PROVIDED PASSAGE

=-=-=

For the main event, Joanne had Dover Sole, the pride of the Cliffs of Dover. Now, Joanne knows a bit about this dish from dining at the best seafood restaurants in London, including SCOTT’S, J. SHEEKEY and BENTLEY’s. It’s always filleted tableside with restrained fanfare. The verdict? There wasn’t a dime’s worth of difference between the best in the world and The Grill’s iteration of Dover Sole.

In an ode to past menus and a tribute to Craig Claiborne, the New York Times restaurant critic of yesteryear, the restaurant has made Guinea Hen Claiborne a signature dish. Guinea hen meat is moister, firmer and leaner than chicken and has a slightly gamey flavor. One bite of this preparation – which marries braised endive with Madeira wine sauce, black truffles and foie gras – and you can see it can’t be consigned to history. Another blast from the past is Steak au Poivre, the classic French steak prepared with coarsely cracked black pepper, shallots, red wine, cognac, heavy cream and butter, butter, butter. Nothing can go wrong with that. Ditto for the Lobster à la Newburg. This version is very different from what my mother occasionally, on pay-day Friday, used to make with frozen baby shrimp and Kraft Cheez-Whiz over melba toast (all ingredients from the A & P). Who did it better, my mom or The Grill? I can’t say.

Another dish that, thank God, was also carried over from the past: Triple Lamb Chops with yogurt, brushed with curry oil (mint jelly served alongside). Thick slices of Roasted Venison in Cumberland Sauce were adorned with chopped walnuts and countered with a mound of huckleberry jam.      

Not for everybody…the pastry-encrusted Scottish Wood Pigeon Pie. Some folks call it squab, but it’s really just pigeon. I suspect there’s an aversion to the idea of eating feral pigeons off the city sidewalks. Are they rats with wings? Or a haute delicacy? The Grill’s version, as I recall, went something like this: breast of pigeon encased in puff pastry along with mushrooms, ruby port wine, heavy cream and butter. We didn’t try it, but I will…next time.

Alas, my ever-curious sweet – and utterly cost-oblivious – granddaughter could not resist the gleaming $35-40,000 French Christophle silver meat trolley that kept gliding by us. When it eventually cruised up to our table, would the young lady indulge in the Hand-Carved Salt-Crusted Prime Rib from the rolling gueridon? OF COURSE SHE DID.

=-=-=

PROVIDED DATA
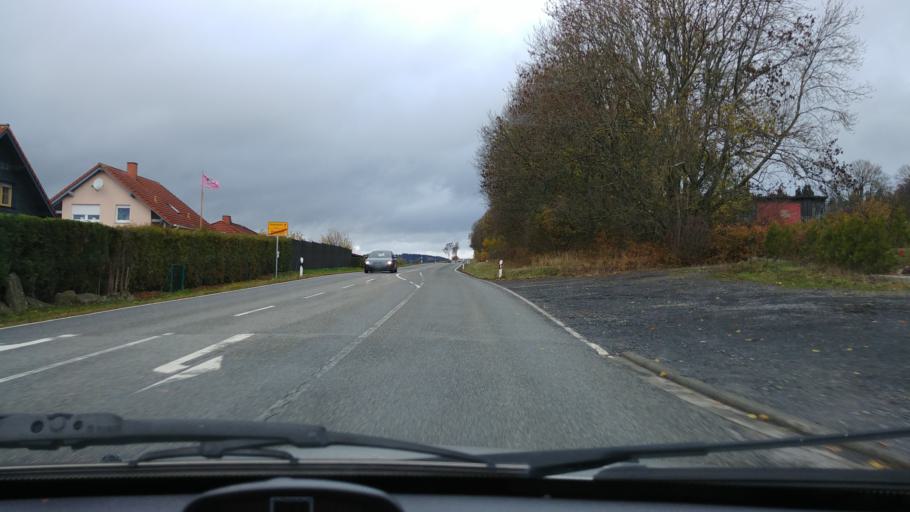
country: DE
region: Hesse
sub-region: Regierungsbezirk Giessen
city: Driedorf
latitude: 50.6381
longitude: 8.1849
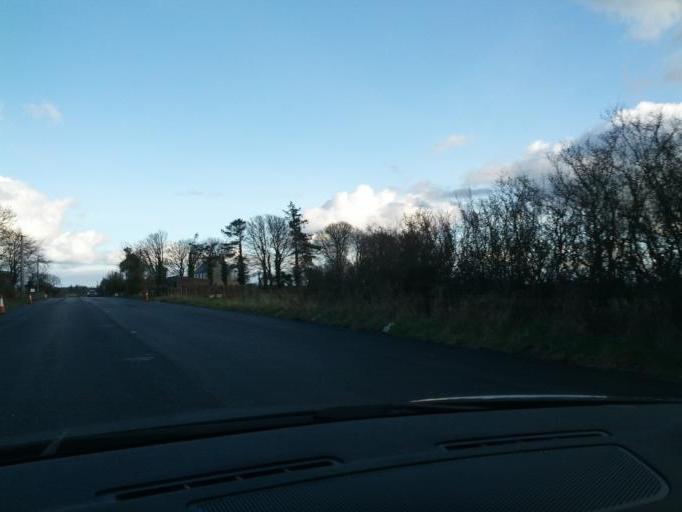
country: IE
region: Connaught
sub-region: Roscommon
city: Castlerea
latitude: 53.6888
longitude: -8.4039
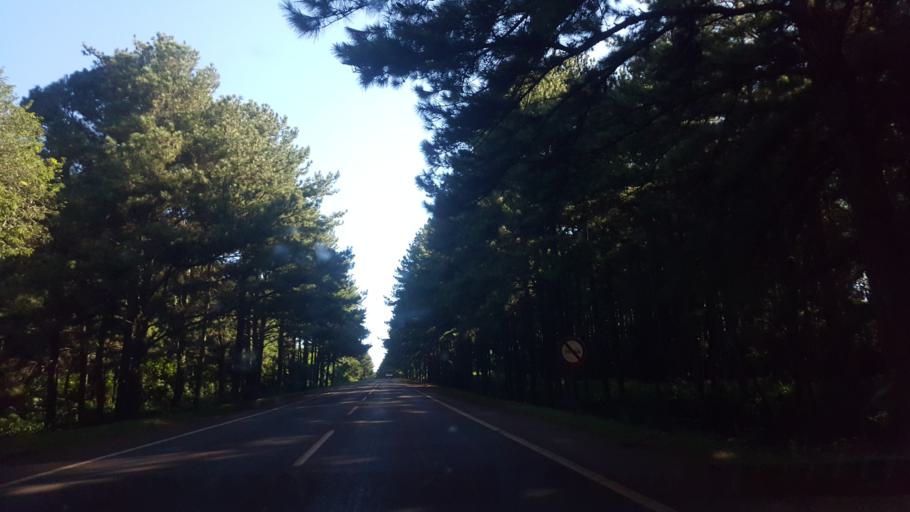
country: AR
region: Misiones
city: Puerto Libertad
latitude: -25.9036
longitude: -54.5627
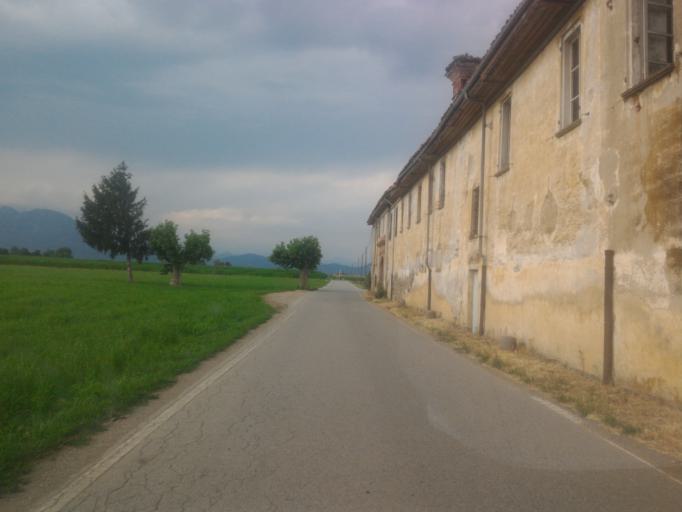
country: IT
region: Piedmont
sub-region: Provincia di Torino
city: Buriasco
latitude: 44.8800
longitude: 7.4021
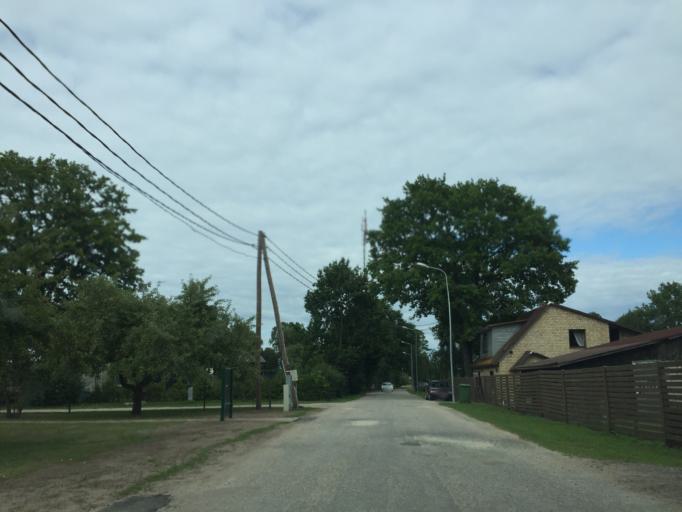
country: LV
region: Riga
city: Jaunciems
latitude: 57.1003
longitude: 24.1911
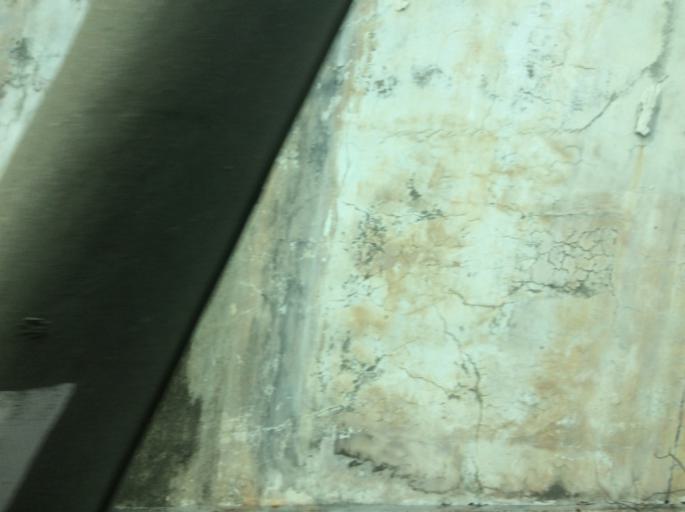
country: TW
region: Taiwan
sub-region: Tainan
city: Tainan
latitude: 22.9941
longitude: 120.2122
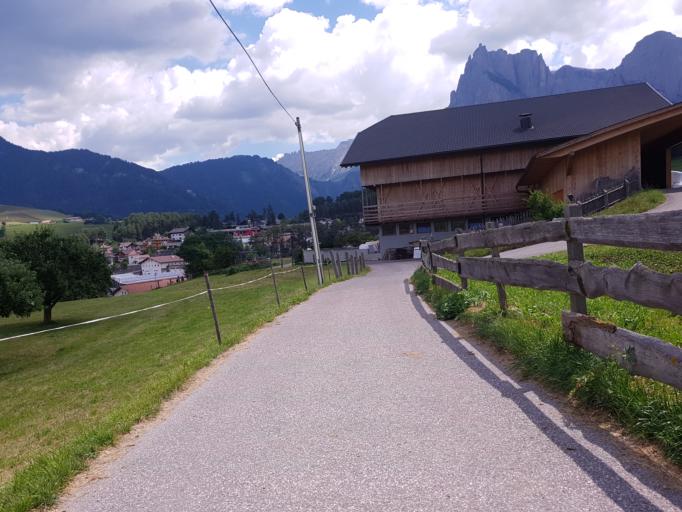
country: IT
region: Trentino-Alto Adige
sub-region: Bolzano
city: Castelrotto
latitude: 46.5587
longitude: 11.5491
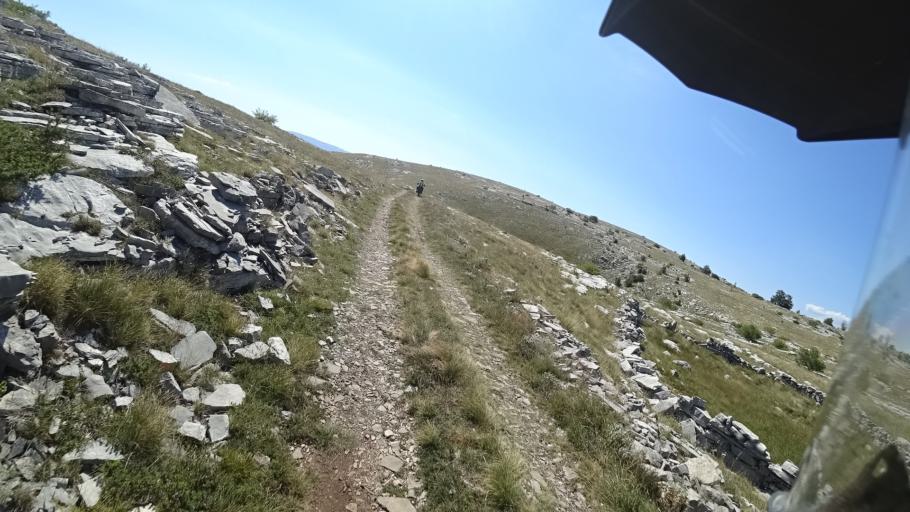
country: HR
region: Splitsko-Dalmatinska
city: Hrvace
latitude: 43.9021
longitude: 16.5918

=-=-=

PROMPT 1
According to the restaurant review, which ingredients go into the Steak au Poivre? Name each ingredient once.
PROMPT 2
Pick up the restaurant review after its final sentence and keep writing it.
The data bears no relation to the restaurant review.

EXERCISE RESPONSE 1
Coarsely cracked black pepper, shallots, red wine, cognac, heavy cream, butter

EXERCISE RESPONSE 2
Aside from the rather predictable chop house sides, including cottage fries and asparagus, there were two offerings that did surprise. Broccoli Chinois featured tiny morsels of broccoli with ginger, garlic, chopped scallion tops and seitan – a sort of firm, spongy, Chinese wheat gluten that absorbs the flavors that surround it. The other side dish, an artful and tasty Baby Corn Picalili, was a mustardy, tart and snappy British interpretation of a pickle relish. It stood up well to strongly flavored foods.

Stephanie Prida is the pastry chef at The Grill, and from what our table experienced, she is a rock star. Our dessert parade began with a graceful champion from the previous Grill Room – Lemon Chiffon Cake. We also devoured a subtle, sweet and gooey German Chocolate Cake. (Fun fact: German Chocolate Cake is not named after the country of Germany, but rather its creator, Samuel German, who in 1885 was a pastry chef for the Baker’s Chocolate company in Dorchester, Massachusetts). Another star dessert was the Zucchini Cake. Yeah, it tastes a lot like a really good rendition of a moist carrot cake, but boy, it was a LOOKER.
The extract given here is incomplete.